NRA lobbyist Marion Hammer wouldn’t comment about the Trayvon Martin case when I talked to her Monday. I don’t blame her. There is no good way for gun proponents to spin the death of an unarmed teenager.
Rep. Dennis Baxley, an Ocala Republican who sponsored the original bill, said the law is still “good public policy” but questioned whether it should apply to Zimmerman.
“I think the fact that he was in pursuit does greatly compromise his argument” of self-defense, Baxley said.

Baxley apparently doesn’t understand the law he promoted and voted for, and why would he? He didn’t draft it:

Florida Governor Jeb Bush recently signed Senate Bill 436, which expands and clarifies Floridians’ self-defense rights against violent attackers. The bill was the creation of former NRA President Marion Hammer, who is also head of Unified Sportsmen of Florida, the state’s major pro-gun group. The NRA has announced that it plans to take SB 436 national, and urge other states to adopt similar measures.

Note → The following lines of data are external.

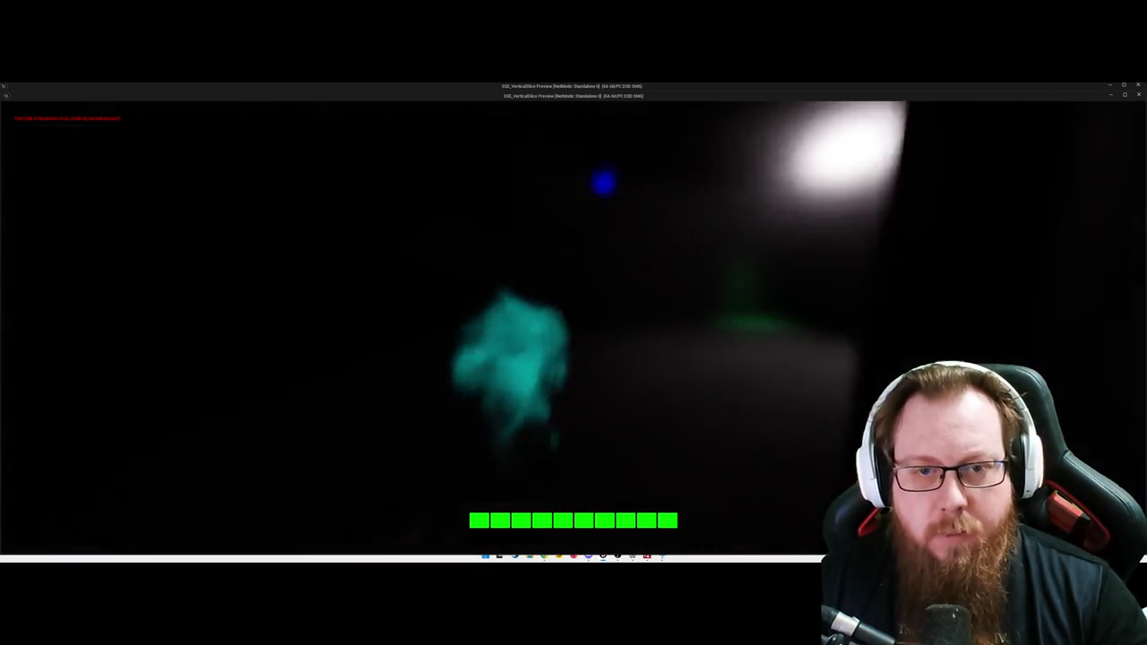
{"action": "key", "text": "w"}
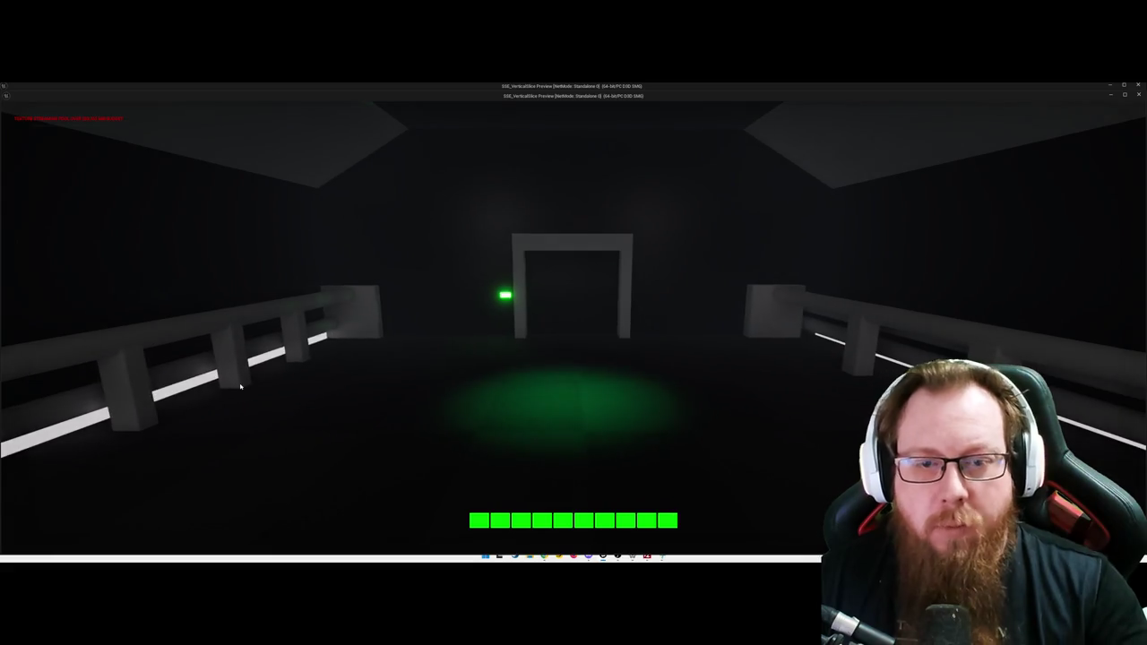
{"action": "key", "text": "Escape"}
{"action": "left_click", "coordinate": [570, 369]}
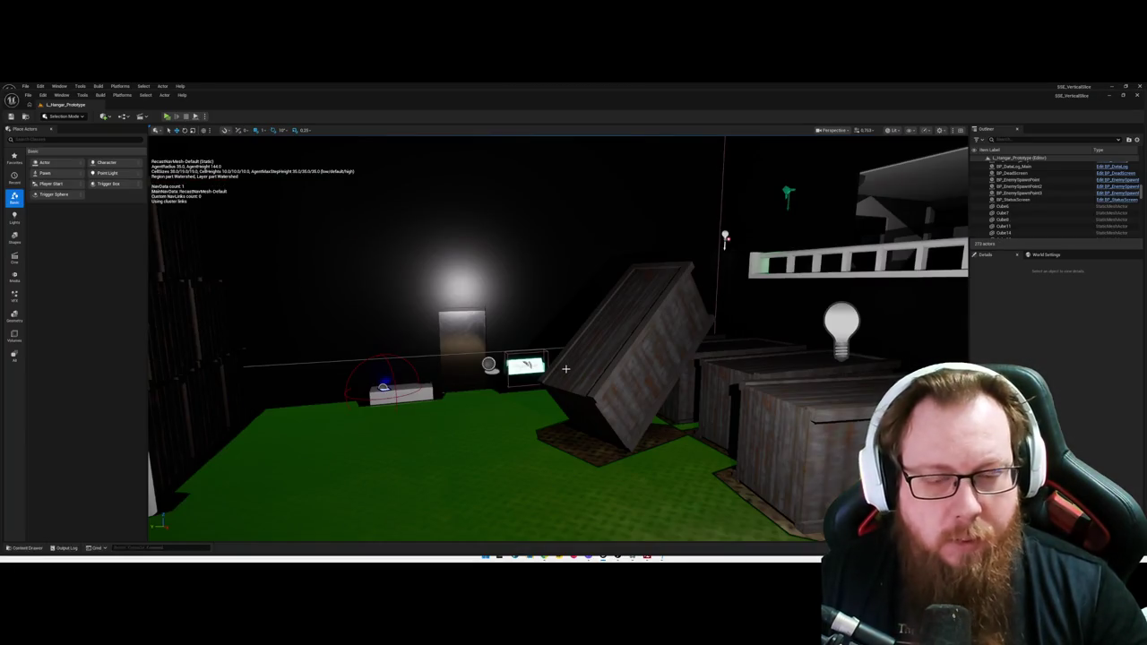
{"action": "double_click", "coordinate": [137, 461]}
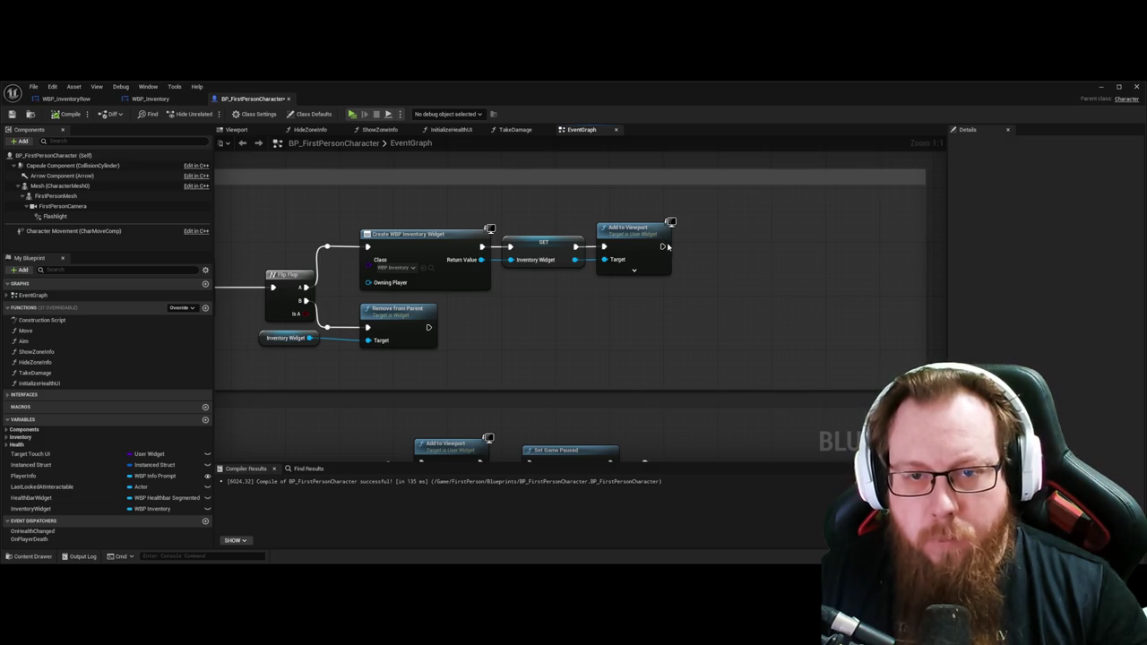
Step: Add a Print String after Add to Viewport showing 'Show Inventory' in green
{"action": "left_click_drag", "start_coordinate": [663, 245], "coordinate": [728, 246]}
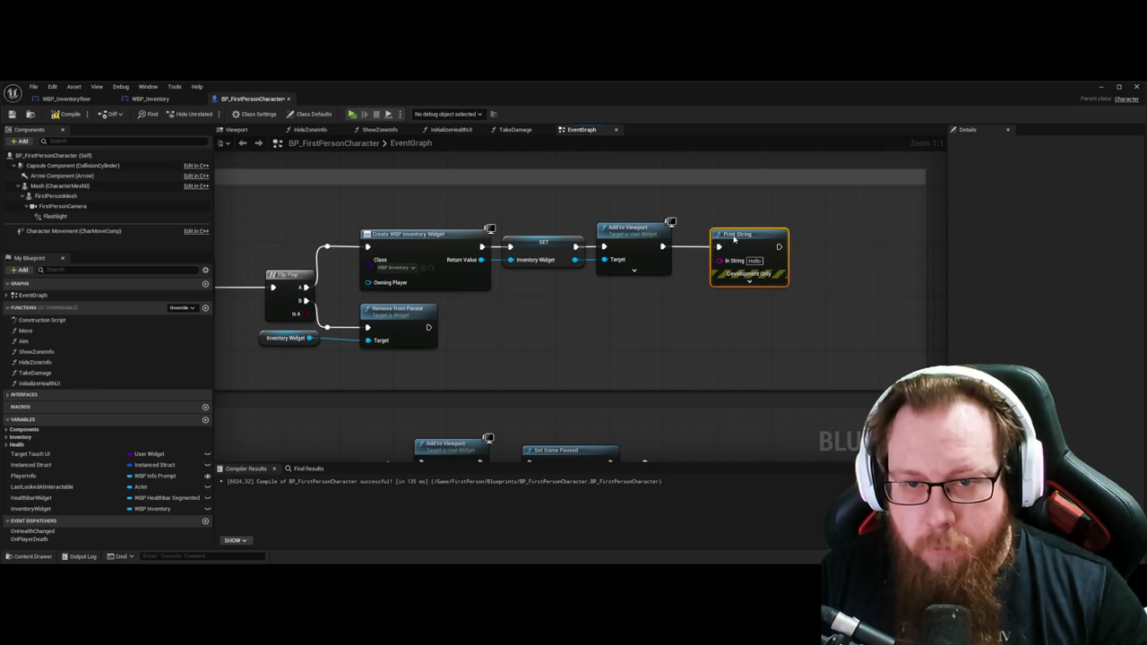
{"action": "type", "text": "Show"}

There’s going to be a lot of hand-wringing over Trayvon Martin’s killing, another fake-debate, but Florida lawmakers could buck the NRA tomorrow and repeal this law. Jeb Bush could come out against the law he signed. He’s a media darling. He’d get a huge platform. The truth is, “someone” outside the US Department of Justice could do “something”. The truth is, if they don’t do anything at all at the state level in Florida in response to this, it’s because they don’t want to.